The essence of truth, when presented, seems like an idea. It seems like something ephemeral, or abstract. How else could it be? Usually, the substantiality of truth only begins to impress itself in human awareness as something significant as it takes on some kind of manifest expression. Truth has to be embodied in human experience before its relevance is proven. The more it is embodied by a person, or by a group of people, the more significant it becomes in people’s thinking. It didn’t become more significant, actually, because the truth is already significant, even when it’s not embodied. It’s still true—people just can’t see it. And if you talk about the truth or speak words of truth, if you are one person, those words will seem thin; they will seem abstract. You may seem like a “spiritual” person. How else would it be, until truth is embodied by all concerned?

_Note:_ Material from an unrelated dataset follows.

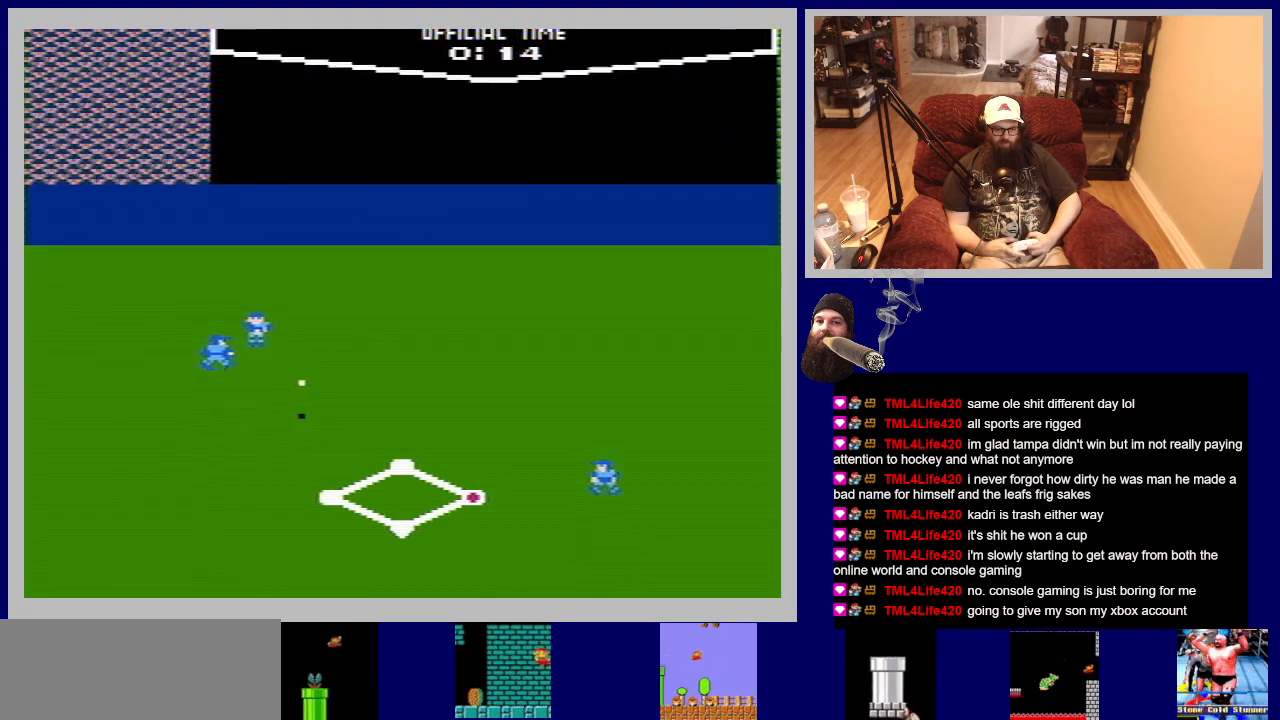
{"buttons": [], "events": [[217, "DPAD_UP", "up"], [283, "B", "up"]]}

How was it said of John the Baptist? He was the “voice of one crying in the wilderness.” The truth is also spoken of as a still, small voice; hardly worth paying attention to. But all great achievement comes from what initially seems insubstantial.
So the work we have to do personally to bring spiritual regeneration to this world is to let the truth come to focus in us, because we have the courage to embody the truth in our living. That is what gets traction in the human world. I think a voice crying in the wilderness can be brushed off as crazy. A body of people expressing and manifesting the truth, bringing the current of spirit through their living, individually and collectively, becomes undeniable.

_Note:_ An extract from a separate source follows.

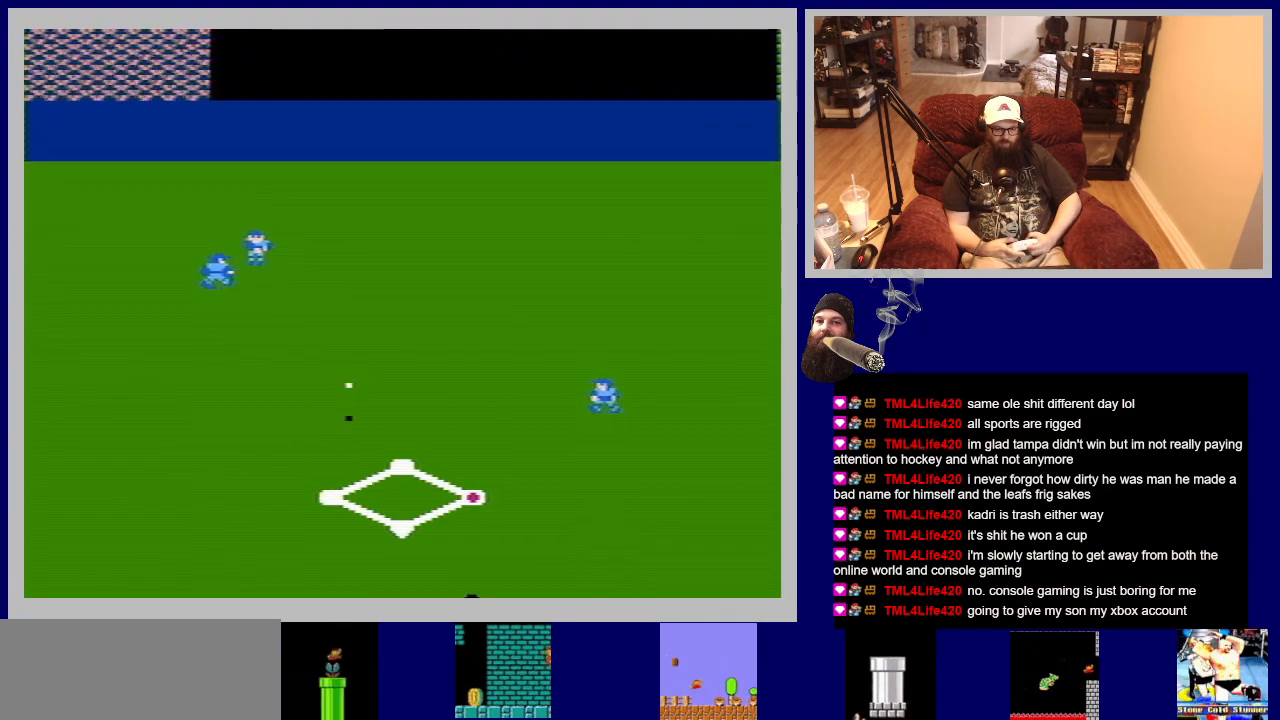
{"buttons": [], "events": []}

So here we are, at this point in the creative process. There are many ways to measure where that point is: it is 2012, nearing the end of the Mayan calendar, or whatever other way you may want to mark time. But here we are now, with all the facts as they are in our life and in our world. In this present moment, we come together as spiritual beings in human form to share a true vision of what must be if spiritual regeneration is to be a reality. We are present to set in consciousness, and in the human energy field that we share, what must be in the days to come if what is true is to manifest.

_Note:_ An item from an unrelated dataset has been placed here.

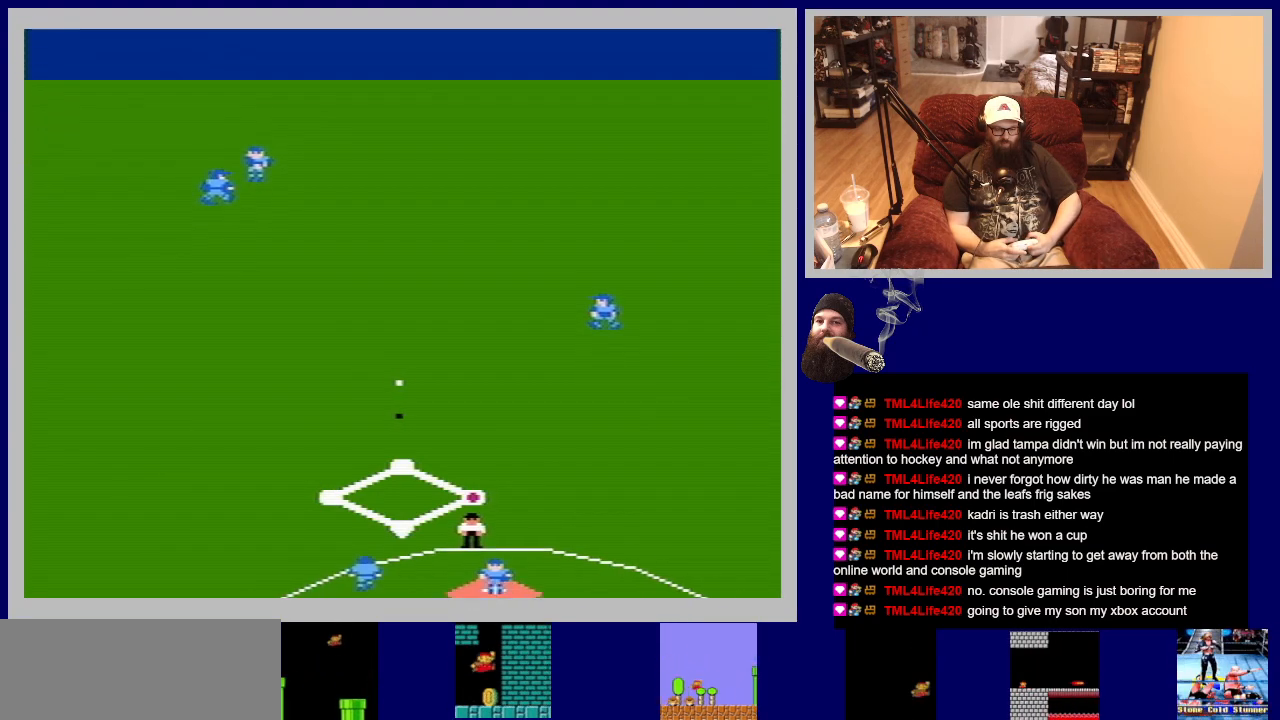
{"buttons": [], "events": []}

What is ours to do now to allow the truth to be embodied? The Trustees of Emissaries of Divine Light met recently at High Noon, outside of Cape Town, South Africa, to consider this question. What steps do we have to take? What yet has to be ignited in us? What yet has to be purified and cleansed from us? What further resolve has to land in heart and mind? What further ferocity has to come through us, so that we say no to things we need to say no to, and yes to what we must do?
I write with the conviction that what will happen in the days to come will be no more than the vision we hold right now. We have no right to think that what will happen in the future will be greater than the truth we are perceiving and giving voice to now. Because the limit to what will happen in our future is not established so much by the events outside of us as it is by the nature of our vision now, and by our courage in being a voice for that vision and acting on it. So how strong will that vision be? How high will it reach? How clear will it be? How consistently will we act on it? We have no right to expect that anything more than that will transpire in the days to come. And if it did, we wouldn’t have the capacity to participate in it. If the future is happening to us instead of because of us, we are doomed.
In our Trustee sessions at High Noon, we spoke in very practical terms about what might be possible in our field of service and what the path might be to get there. We recorded parts of that vision on flip charts as we went along. By the time our sessions concluded, I had a desire for the seven of us to stand in the middle of our meeting room with those flip charts posted around us, and then ask ourselves, who are we going to have to be if that’s going to manifest? What stature of man, what stature of woman, what stature of leader, must we be if this vision is to manifest? I believe that this question is relevant for anyone who holds a compelling vision of the future.
It might seem that it’s a call to be something greater than we are. It isn’t really. It is a call to give up the smallness that most people cling to for most of their lives. It is an exercise in expanding our awareness of who we are and what is possible to us if we will be all of who we truly are.
I think it’s easy to see that we could never create in our world what is possible to us through arrogance—by trying to be something more than you really believe you are. No, it could only happen because we get down on our knees in acknowledgment of the stature of who we are created to be, who we are at our core, and get humble enough to accept the largeness of that stature—not because we can make ourselves into that but because that is how we were made by the Eternal within us. In the humility of accepting that reality, we can stand in our true stature, putting away any of the pettiness that we might be inclined to give way to in our life, because we cannot bring the voice of what is truly possible to our world by being petty in any way.
To embrace the Divine Reality within us, our own heart has to be split open, that we may truly be penetrated by that creative spirit that is our source. We have to be ready and willing to be split open in feeling and in thought, shattering any cheap concepts of spirituality, any playing small, so that we may think the thoughts of what is truly possible, and see what the Eternal has in mind.